As we got closer to Lime Park, the whine of snowmobiles was much more prevalent. Through the trees, we could see snowmobile trails all over the mountain to the west. A fallen tree on the road had seemingly stopped their advance back into the valley we hiked out of (but was easily stepped over on snowshoes).
Lime Park was a wide open, snow covered meadow that dropped quickly down into Lime Creek Canyon. We hiked down, still following the road, to the mouth of the canyon. Two snowmobilers past us and descended into the opening of the canyon, exploring down a tad further. After exploring a little, we began to hike back out, opting to follow the nicely packed trail left by the snowmobiles. They had gone up the road to the fallen tree and, as we hiked out, managed to clear the tree out of the road.

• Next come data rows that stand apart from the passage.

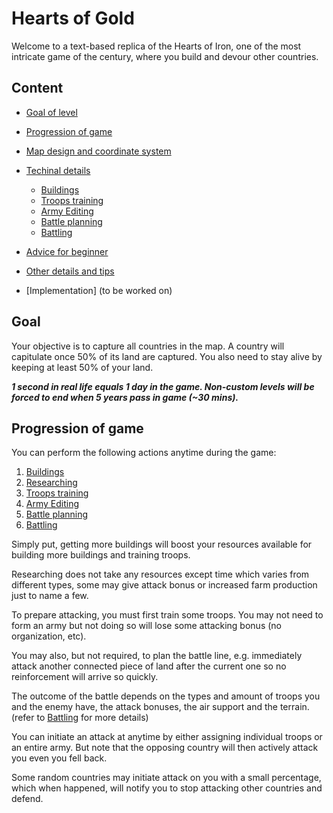 # Hearts of Gold

Welcome to a text-based replica of the Hearts of Iron, one of the most intricate game of the century, where you build and devour other countries.

## Content
- [Goal of level](#a1)
- [Progression of game](#a2)
- [Map design and coordinate system](#map)
- [Techinal details](#a3)
  
    - [Buildings](#buildings)
    - [Troops training](#troops)
    - [Army Editing](#army)
    - [Battle planning](#plan)
    - [Battling](#battle)
- [Advice for beginner](#a4)
- [Other details and tips](#a5)
- [Implementation] (to be worked on)
## <a id="a1">Goal</a>

Your objective is to capture all countries in the map. A country will capitulate once 50% of its land are captured. You also need to stay alive by keeping at least 50% of your land.

___1 second in real life equals 1 day in the game. Non-custom levels will be forced to end when 5 years pass in game (~30 mins).___

## <a name="a2"></a> Progression of game

You can perform the following actions anytime during the game:

1. [Buildings](#buildings)
2. [Researching](#research)
3. [Troops training](#troops)
4. [Army Editing](#army)
5. [Battle planning](#plan)
6. [Battling](#battle)
  
Simply put, getting more buildings will boost your resources available for building more buildings and training troops.

Researching does not take any resources except time which varies from different types, some may give attack bonus or increased farm production just to name a few.

To prepare attacking, you must first train some troops. You may not need to form an army but not doing so will lose some attacking bonus (no organization, etc).

You may also, but not required, to plan the battle line, e.g. immediately attack another connected piece of land after the current one so no reinforcement will arrive so quickly.

The outcome of the battle depends on the types and amount of troops you and the enemy have, the attack bonuses, the air support and the terrain. (refer to [Battling](#battle) for more details)

You can initiate an attack at anytime by either assigning individual troops or an entire army. But note that the opposing country will then actively attack you even you fell back.

Some random countries may initiate attack on you with a small percentage, which when happened, will notify you to stop attacking other countries and defend.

Rather than follow our forest trail back up to the hut (which was pretty steep), we opted to follow the road back around to Billy Goat Hill. Instead, we encountered a small sign indicating that Harry Gates hut was to the left, so we opted to follow that instead. This route was some sort of a service road, as it climbed gently up the hill to the hut, approaching from the west. Our leisurely hike lasted about 2 hours.
After eating breakfast, packing up, and cleaning the hut, the group hit the trail in waves. The skiers (Brian and Chris) hit the trail first, as Chris was concerned that his binding repair may not hold for his descent (his binding broke on the way up, and he made a very ghetto repair involving splinters of wood and duct tape for his descent).
The girls left next, leaving Lisa, Andy, Carlos, Kris, Tory and I to leave last, around 9:30am. It was another clear blue sky Colorado morning and Carlos even opted to hike out in shorts!
The group made pretty good time on the hike out. It was a bit brisker than the hike in, largely because we started at a higher elevation and a bit earlier, but the day quickly warmed up. I took my time on the hike out, venturing off the trail to take photos a few times. We made it back to the car around 12:30pm, three hours later.
Everyone had largely dispersed from the trailhead already with the plan to rendezvous at the Glenwood Springs Brewery for a late lunch. Afterwards, one car hit the Yampa steam caves, while Tory, Lisa and I relaxed in Glenwood Hot Springs.